_Action item_. Your output should be the entries below, from the first line up to and including the line with "jar: present [1442,689,1565,857]", reproduced exactly and with no other lines.

_Entries provided_.
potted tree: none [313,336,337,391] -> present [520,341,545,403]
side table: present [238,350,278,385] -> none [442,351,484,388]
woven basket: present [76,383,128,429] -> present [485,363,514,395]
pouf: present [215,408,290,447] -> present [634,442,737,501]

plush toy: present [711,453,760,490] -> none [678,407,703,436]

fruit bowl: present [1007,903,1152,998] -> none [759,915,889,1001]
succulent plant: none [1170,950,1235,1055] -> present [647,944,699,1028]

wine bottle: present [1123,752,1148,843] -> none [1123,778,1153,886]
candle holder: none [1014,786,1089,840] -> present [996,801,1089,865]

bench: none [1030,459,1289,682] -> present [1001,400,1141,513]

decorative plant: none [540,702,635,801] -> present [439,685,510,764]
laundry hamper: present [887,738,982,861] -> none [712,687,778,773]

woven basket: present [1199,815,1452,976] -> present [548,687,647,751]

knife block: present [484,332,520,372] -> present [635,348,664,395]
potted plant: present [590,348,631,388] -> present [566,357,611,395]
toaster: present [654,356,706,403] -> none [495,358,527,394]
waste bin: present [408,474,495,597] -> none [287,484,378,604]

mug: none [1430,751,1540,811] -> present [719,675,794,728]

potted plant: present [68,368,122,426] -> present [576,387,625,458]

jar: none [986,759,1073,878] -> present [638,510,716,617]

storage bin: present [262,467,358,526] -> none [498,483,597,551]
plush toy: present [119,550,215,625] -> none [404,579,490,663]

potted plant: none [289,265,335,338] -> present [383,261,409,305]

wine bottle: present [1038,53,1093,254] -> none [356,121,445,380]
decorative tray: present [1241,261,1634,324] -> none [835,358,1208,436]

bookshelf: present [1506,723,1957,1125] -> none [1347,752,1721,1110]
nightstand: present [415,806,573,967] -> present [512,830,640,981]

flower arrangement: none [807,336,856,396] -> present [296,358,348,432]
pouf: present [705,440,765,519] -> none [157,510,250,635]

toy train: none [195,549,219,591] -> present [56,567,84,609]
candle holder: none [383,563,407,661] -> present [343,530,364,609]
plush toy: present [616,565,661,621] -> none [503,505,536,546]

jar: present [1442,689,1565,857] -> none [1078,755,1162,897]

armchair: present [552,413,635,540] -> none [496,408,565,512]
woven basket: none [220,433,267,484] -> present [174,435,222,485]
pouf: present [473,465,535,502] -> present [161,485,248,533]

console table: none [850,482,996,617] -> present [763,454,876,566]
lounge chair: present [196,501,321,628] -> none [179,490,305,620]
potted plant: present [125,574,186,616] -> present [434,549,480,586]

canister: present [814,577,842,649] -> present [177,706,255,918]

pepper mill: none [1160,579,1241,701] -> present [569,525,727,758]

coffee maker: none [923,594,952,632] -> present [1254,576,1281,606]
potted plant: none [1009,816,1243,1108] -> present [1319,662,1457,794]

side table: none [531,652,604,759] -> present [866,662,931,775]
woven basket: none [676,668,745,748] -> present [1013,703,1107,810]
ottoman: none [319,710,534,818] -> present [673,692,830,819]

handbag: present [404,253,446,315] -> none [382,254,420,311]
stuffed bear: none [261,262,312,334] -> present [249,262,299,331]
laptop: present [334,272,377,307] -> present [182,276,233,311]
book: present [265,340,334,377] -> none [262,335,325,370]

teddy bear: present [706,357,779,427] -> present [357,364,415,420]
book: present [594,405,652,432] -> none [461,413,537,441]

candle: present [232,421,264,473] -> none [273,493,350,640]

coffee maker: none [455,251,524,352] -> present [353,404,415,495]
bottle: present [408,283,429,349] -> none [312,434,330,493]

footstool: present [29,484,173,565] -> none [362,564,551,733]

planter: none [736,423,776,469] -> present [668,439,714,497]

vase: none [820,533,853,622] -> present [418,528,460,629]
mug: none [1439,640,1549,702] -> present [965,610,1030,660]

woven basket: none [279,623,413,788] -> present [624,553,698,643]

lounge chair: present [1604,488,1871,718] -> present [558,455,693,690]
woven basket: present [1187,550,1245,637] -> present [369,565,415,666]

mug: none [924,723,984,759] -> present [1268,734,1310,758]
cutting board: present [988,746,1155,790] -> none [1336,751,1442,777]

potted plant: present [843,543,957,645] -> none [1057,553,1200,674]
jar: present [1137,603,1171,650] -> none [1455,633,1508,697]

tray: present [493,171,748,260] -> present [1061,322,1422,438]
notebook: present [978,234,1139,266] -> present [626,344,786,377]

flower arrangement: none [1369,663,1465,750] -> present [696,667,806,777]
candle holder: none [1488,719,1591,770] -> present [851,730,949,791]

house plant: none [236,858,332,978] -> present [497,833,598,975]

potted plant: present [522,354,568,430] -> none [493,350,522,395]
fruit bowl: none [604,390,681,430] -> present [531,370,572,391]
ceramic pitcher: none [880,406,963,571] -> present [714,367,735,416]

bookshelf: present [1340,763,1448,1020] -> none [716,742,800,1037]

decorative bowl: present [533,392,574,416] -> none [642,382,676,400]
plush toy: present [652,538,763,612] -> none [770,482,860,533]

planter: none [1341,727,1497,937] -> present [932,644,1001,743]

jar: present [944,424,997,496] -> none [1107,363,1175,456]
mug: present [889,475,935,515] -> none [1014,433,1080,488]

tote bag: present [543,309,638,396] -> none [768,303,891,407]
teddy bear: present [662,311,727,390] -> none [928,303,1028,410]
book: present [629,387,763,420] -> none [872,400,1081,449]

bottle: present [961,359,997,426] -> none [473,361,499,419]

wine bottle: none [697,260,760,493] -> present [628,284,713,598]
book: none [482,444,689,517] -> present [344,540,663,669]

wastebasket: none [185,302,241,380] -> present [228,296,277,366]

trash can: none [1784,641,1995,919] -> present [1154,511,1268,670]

_Answer box_.
potted tree: none [313,336,337,391] -> present [520,341,545,403]
side table: present [238,350,278,385] -> none [442,351,484,388]
woven basket: present [76,383,128,429] -> present [485,363,514,395]
pouf: present [215,408,290,447] -> present [634,442,737,501]

plush toy: present [711,453,760,490] -> none [678,407,703,436]

fruit bowl: present [1007,903,1152,998] -> none [759,915,889,1001]
succulent plant: none [1170,950,1235,1055] -> present [647,944,699,1028]

wine bottle: present [1123,752,1148,843] -> none [1123,778,1153,886]
candle holder: none [1014,786,1089,840] -> present [996,801,1089,865]

bench: none [1030,459,1289,682] -> present [1001,400,1141,513]

decorative plant: none [540,702,635,801] -> present [439,685,510,764]
laundry hamper: present [887,738,982,861] -> none [712,687,778,773]

woven basket: present [1199,815,1452,976] -> present [548,687,647,751]

knife block: present [484,332,520,372] -> present [635,348,664,395]
potted plant: present [590,348,631,388] -> present [566,357,611,395]
toaster: present [654,356,706,403] -> none [495,358,527,394]
waste bin: present [408,474,495,597] -> none [287,484,378,604]

mug: none [1430,751,1540,811] -> present [719,675,794,728]

potted plant: present [68,368,122,426] -> present [576,387,625,458]

jar: none [986,759,1073,878] -> present [638,510,716,617]

storage bin: present [262,467,358,526] -> none [498,483,597,551]
plush toy: present [119,550,215,625] -> none [404,579,490,663]

potted plant: none [289,265,335,338] -> present [383,261,409,305]

wine bottle: present [1038,53,1093,254] -> none [356,121,445,380]
decorative tray: present [1241,261,1634,324] -> none [835,358,1208,436]

bookshelf: present [1506,723,1957,1125] -> none [1347,752,1721,1110]
nightstand: present [415,806,573,967] -> present [512,830,640,981]

flower arrangement: none [807,336,856,396] -> present [296,358,348,432]
pouf: present [705,440,765,519] -> none [157,510,250,635]

toy train: none [195,549,219,591] -> present [56,567,84,609]
candle holder: none [383,563,407,661] -> present [343,530,364,609]
plush toy: present [616,565,661,621] -> none [503,505,536,546]

jar: present [1442,689,1565,857] -> none [1078,755,1162,897]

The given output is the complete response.